> DOCUMENT TEXT
········

Monday, November 30, 2009

A Spring Soup to Fall for - Potage Saint-Germain

Potage St. Germain

An elegant and delicate French soup of green peas, leeks, lettuce, and mint, Potage Saint-Germain is traditionally enjoyed in the spring, when fresh green peas are in season. I stumbled upon one lone packet of shelled peas while marketing for Thanksgiving produce. Among the rutabagas, yams, and green beans, they looked like foundlings in need of a good home. So I adopted them. Days after the feast, they provided the perfect remedy for a jaded appetite, a jade-colored purée of simplicity and good taste. I felt renewed. It felt like Easter.

Autumn Potage Saint-Germain - Loosely based on the Epicurious recipe

Makes 2 to 3 servings.


2 large leeks (white and green parts), trimmed of roots and coarse leaves
2 tablespoons butter or oil
2 generous cups fresh or frozen green peas, rinsed
1 heart of romaine lettuce, stemmed and chopped, including unbruised outer dark green leaves
3 cups vegetable stock (I used mushroom)
1/2 cup milk or cream, any fat content
Small handful fresh mint leaves, chopped (or if tiny, keep whole)
1 teapoon salt (omit if you've used well-salted stock).
1/2 teaspoon ground black pepper

Optional garnishes:
1/4 cup cream, any fat content
A few reserved mint leaves
Snipped chives


Slice leek stalks into coins and separate into rings. Soak rings in bowl of cold water for ten minutes, agitating occasionally. (N.B. - Leeks notoriously harbor sand in their very finely ribbed recesses. Special care must be taken to rid even the smallest particle, which will impart a nasty grit that will ruin the recipe.) Transfer rings into colander (sand will have sunken to bottom of bowl) and rinse under running water. Pat rings with toweling to remove excess water, then add them to a large saucepan where you have gently warmed the butter or oil over very low heat.

········

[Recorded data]
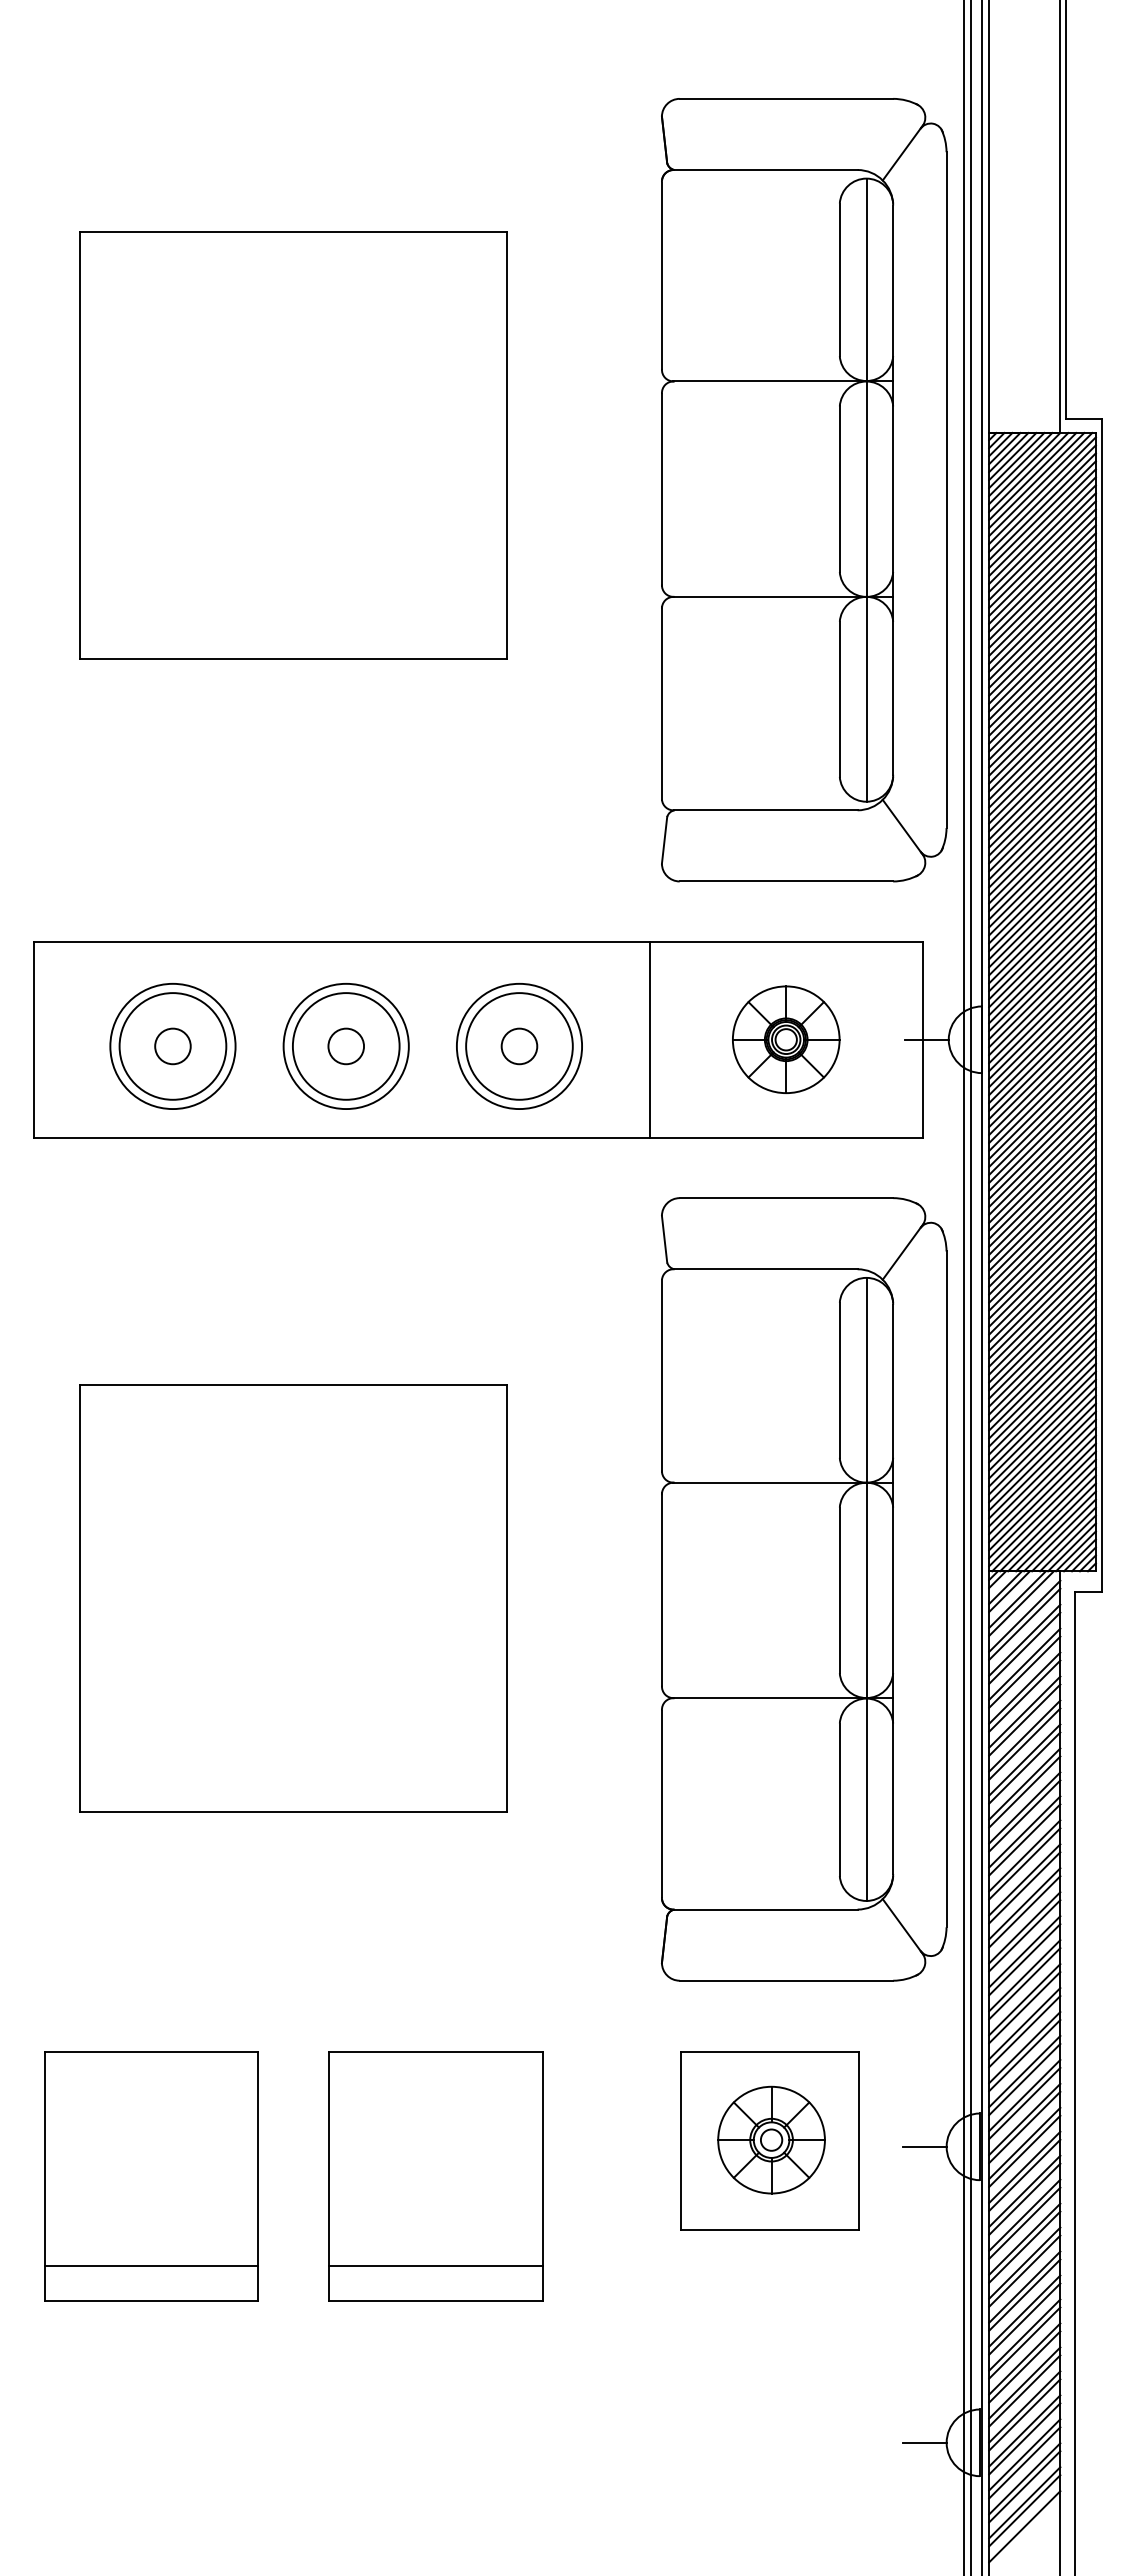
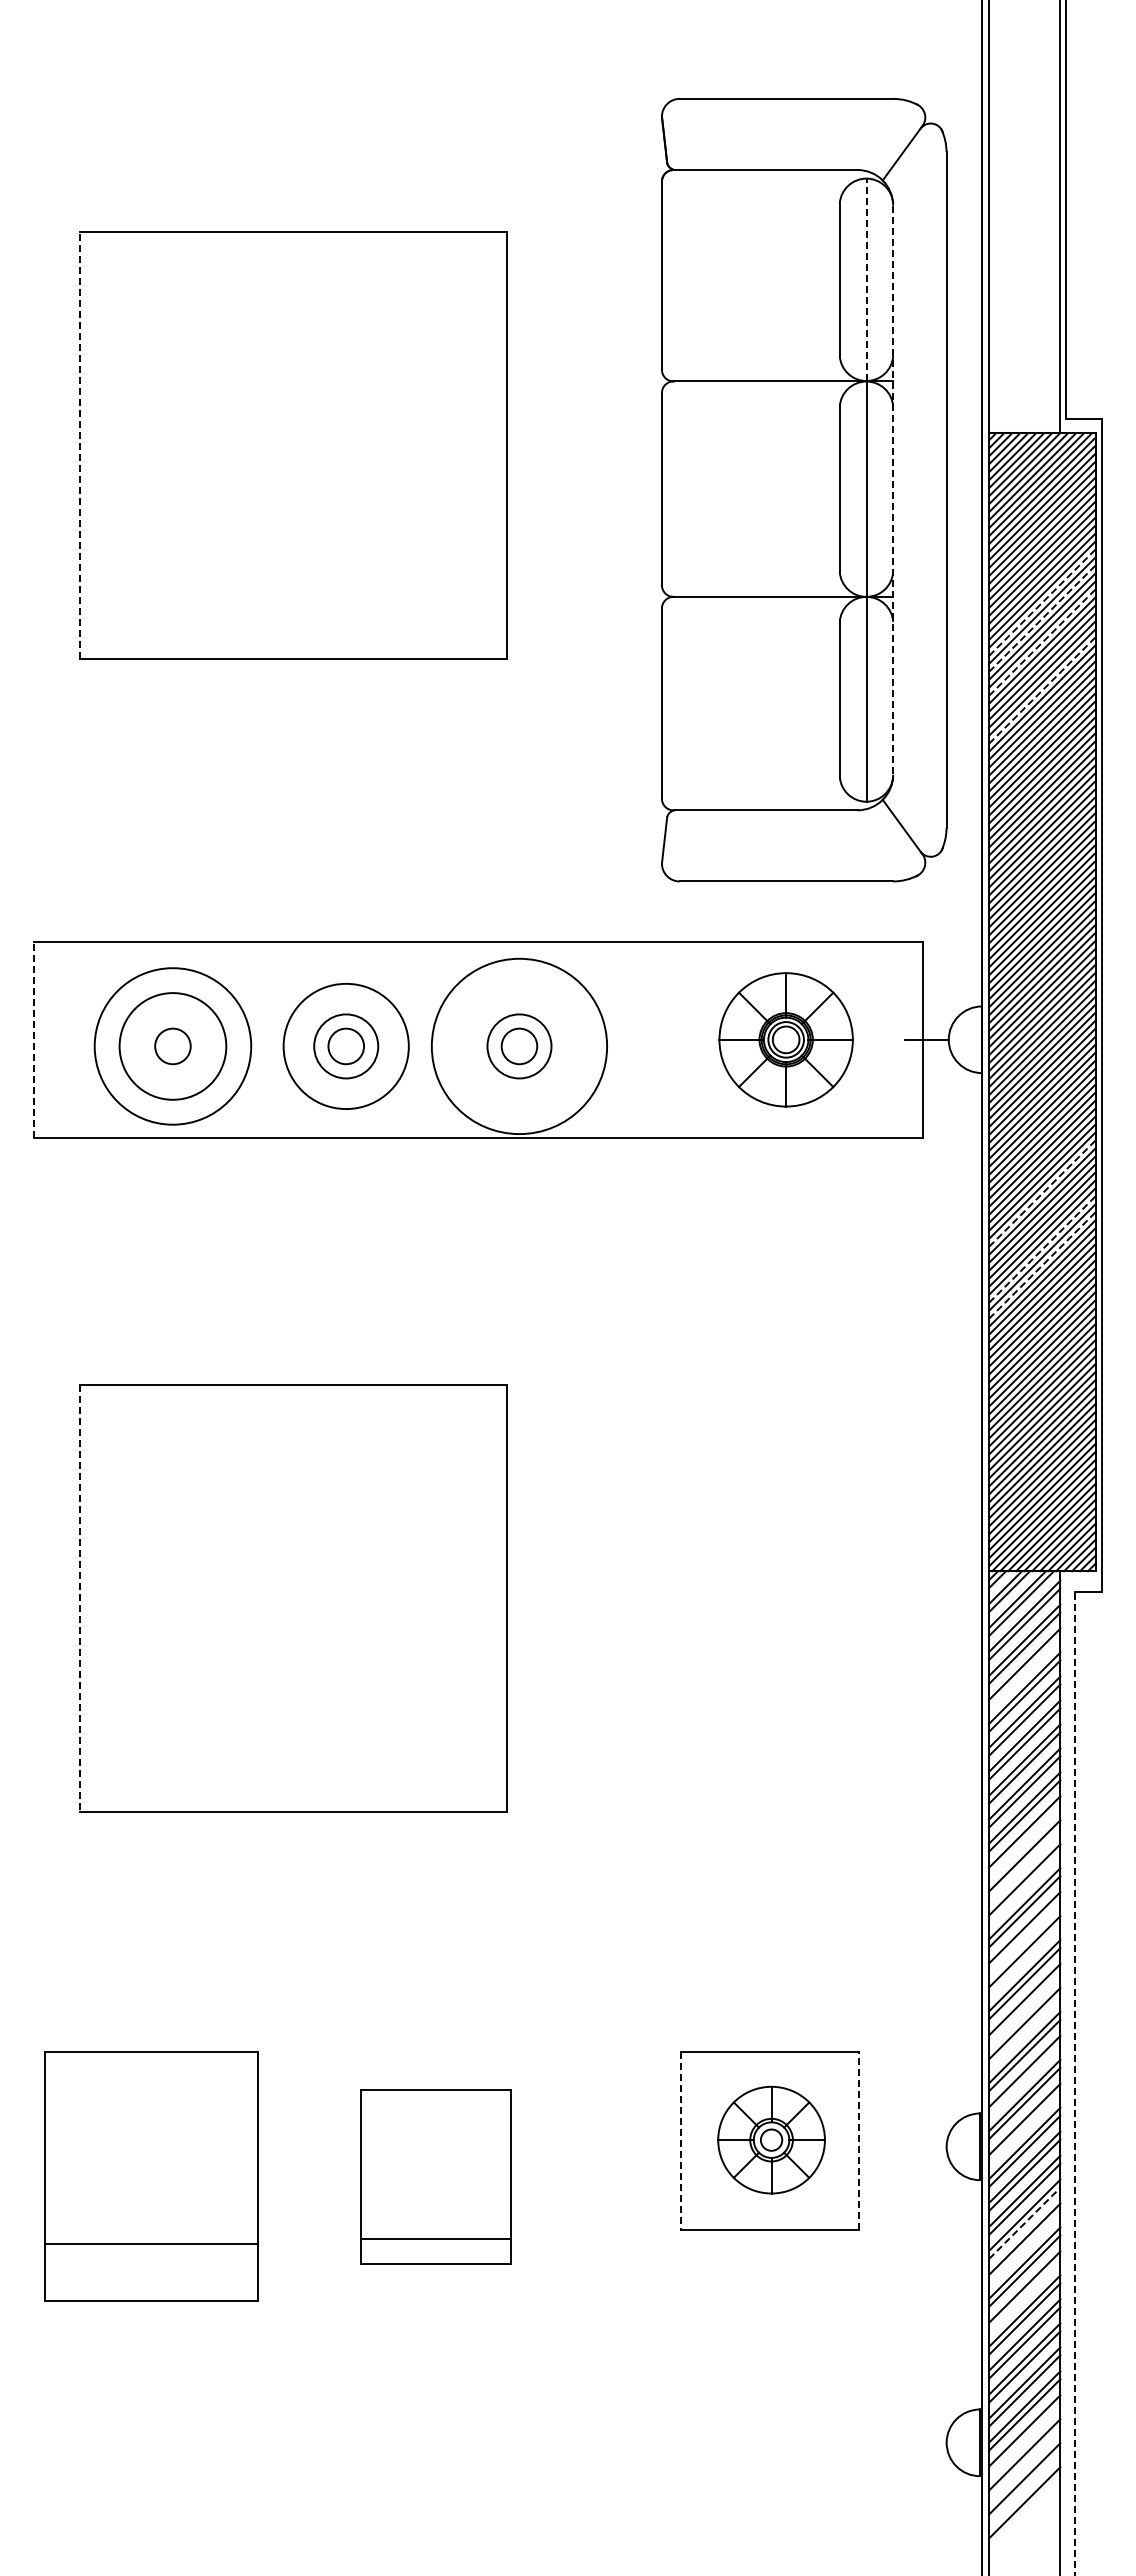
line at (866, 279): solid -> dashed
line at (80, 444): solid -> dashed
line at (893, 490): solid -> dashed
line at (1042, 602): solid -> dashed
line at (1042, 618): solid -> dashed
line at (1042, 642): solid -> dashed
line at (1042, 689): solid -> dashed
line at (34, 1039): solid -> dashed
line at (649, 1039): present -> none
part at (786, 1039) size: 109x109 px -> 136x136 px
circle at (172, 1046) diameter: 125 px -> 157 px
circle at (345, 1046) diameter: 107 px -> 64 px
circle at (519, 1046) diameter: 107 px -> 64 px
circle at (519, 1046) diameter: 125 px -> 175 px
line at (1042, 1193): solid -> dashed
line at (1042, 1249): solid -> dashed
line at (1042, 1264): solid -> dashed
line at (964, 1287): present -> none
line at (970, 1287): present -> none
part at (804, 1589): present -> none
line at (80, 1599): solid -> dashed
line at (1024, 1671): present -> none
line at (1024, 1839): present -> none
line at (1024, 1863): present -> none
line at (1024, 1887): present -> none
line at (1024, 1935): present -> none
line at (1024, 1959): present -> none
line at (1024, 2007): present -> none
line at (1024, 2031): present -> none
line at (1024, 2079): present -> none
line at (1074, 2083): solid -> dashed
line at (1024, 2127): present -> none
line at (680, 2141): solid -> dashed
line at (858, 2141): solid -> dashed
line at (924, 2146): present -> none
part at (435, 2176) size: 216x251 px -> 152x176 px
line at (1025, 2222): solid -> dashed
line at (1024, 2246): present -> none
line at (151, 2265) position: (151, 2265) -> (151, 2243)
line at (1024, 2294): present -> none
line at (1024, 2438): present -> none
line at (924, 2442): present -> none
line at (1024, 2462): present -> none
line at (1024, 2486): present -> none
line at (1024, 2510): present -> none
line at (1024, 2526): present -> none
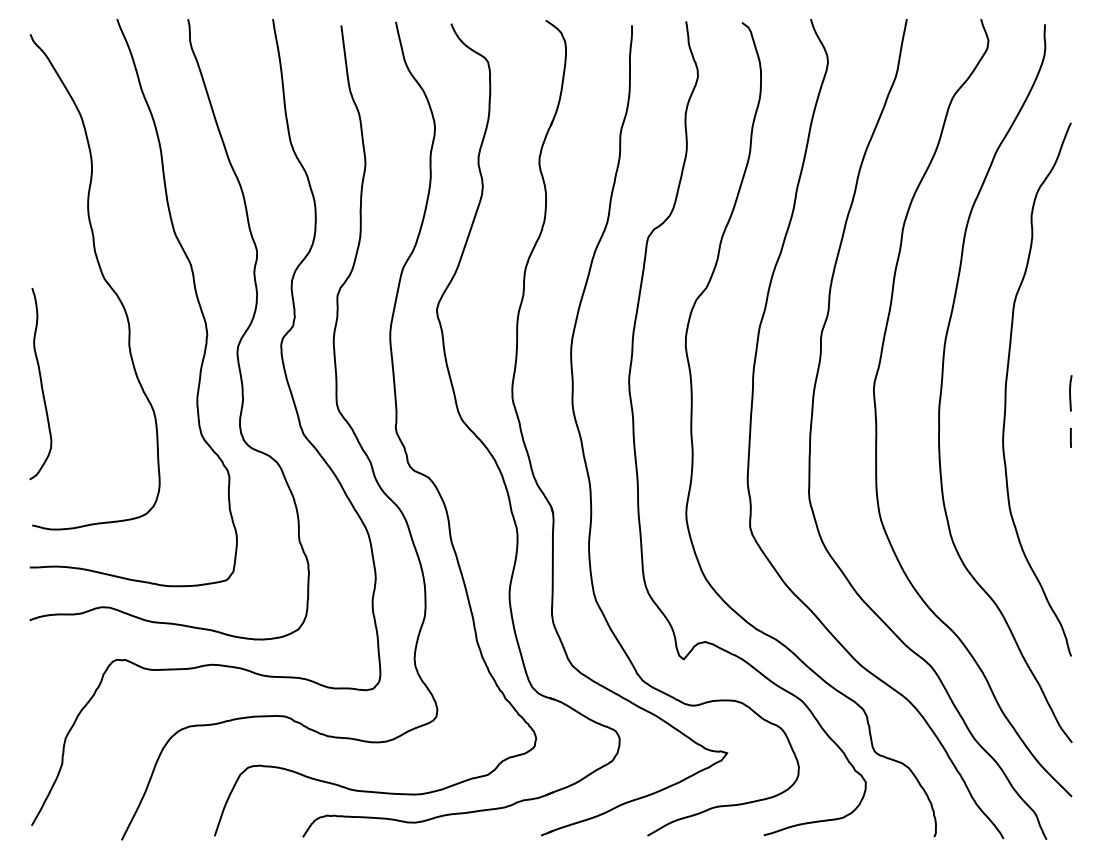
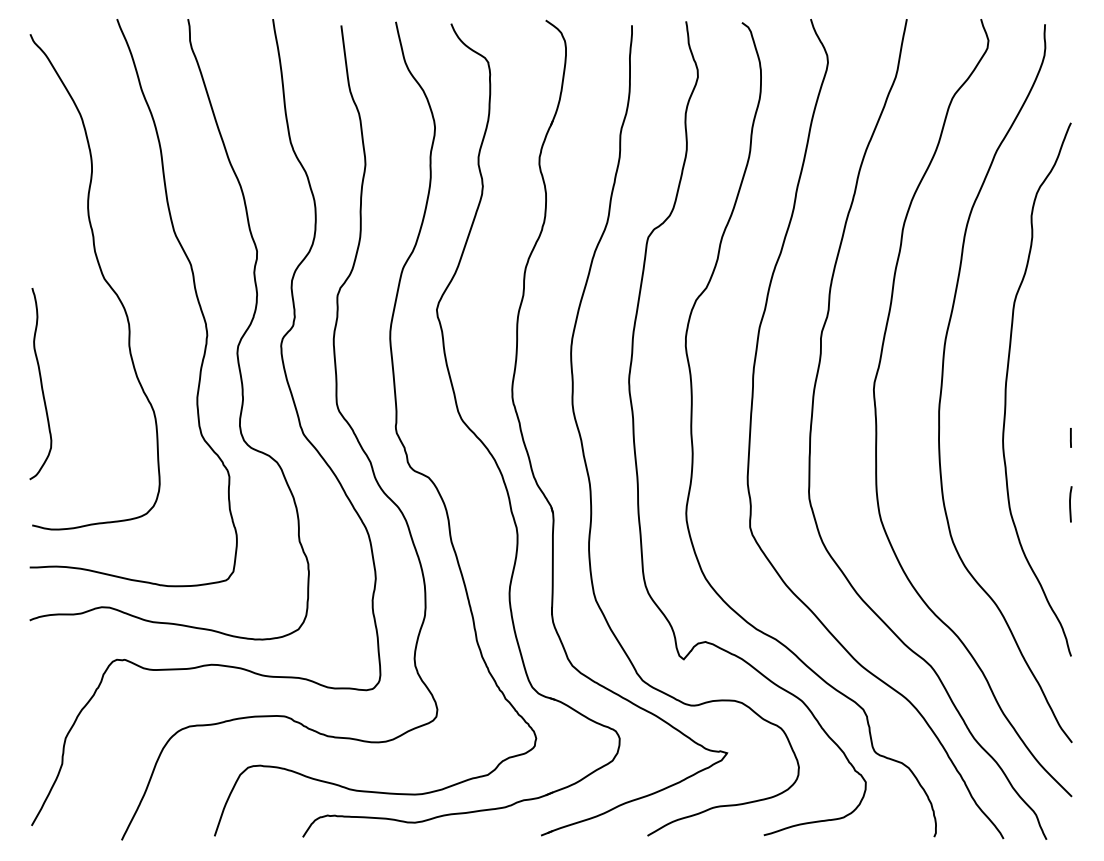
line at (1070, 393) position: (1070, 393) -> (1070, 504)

········

> DO THIS
Answer these from the soup recipe:
1. How many servings does the recipe make?
2. What kind of vegetable stock was used?
3. How long should the leek rings soak in cold water?
The listing has no connection to the soup recipe.

> ANSWER TO THIS TASK
1. 2 to 3 servings.
2. Mushroom.
3. Ten minutes.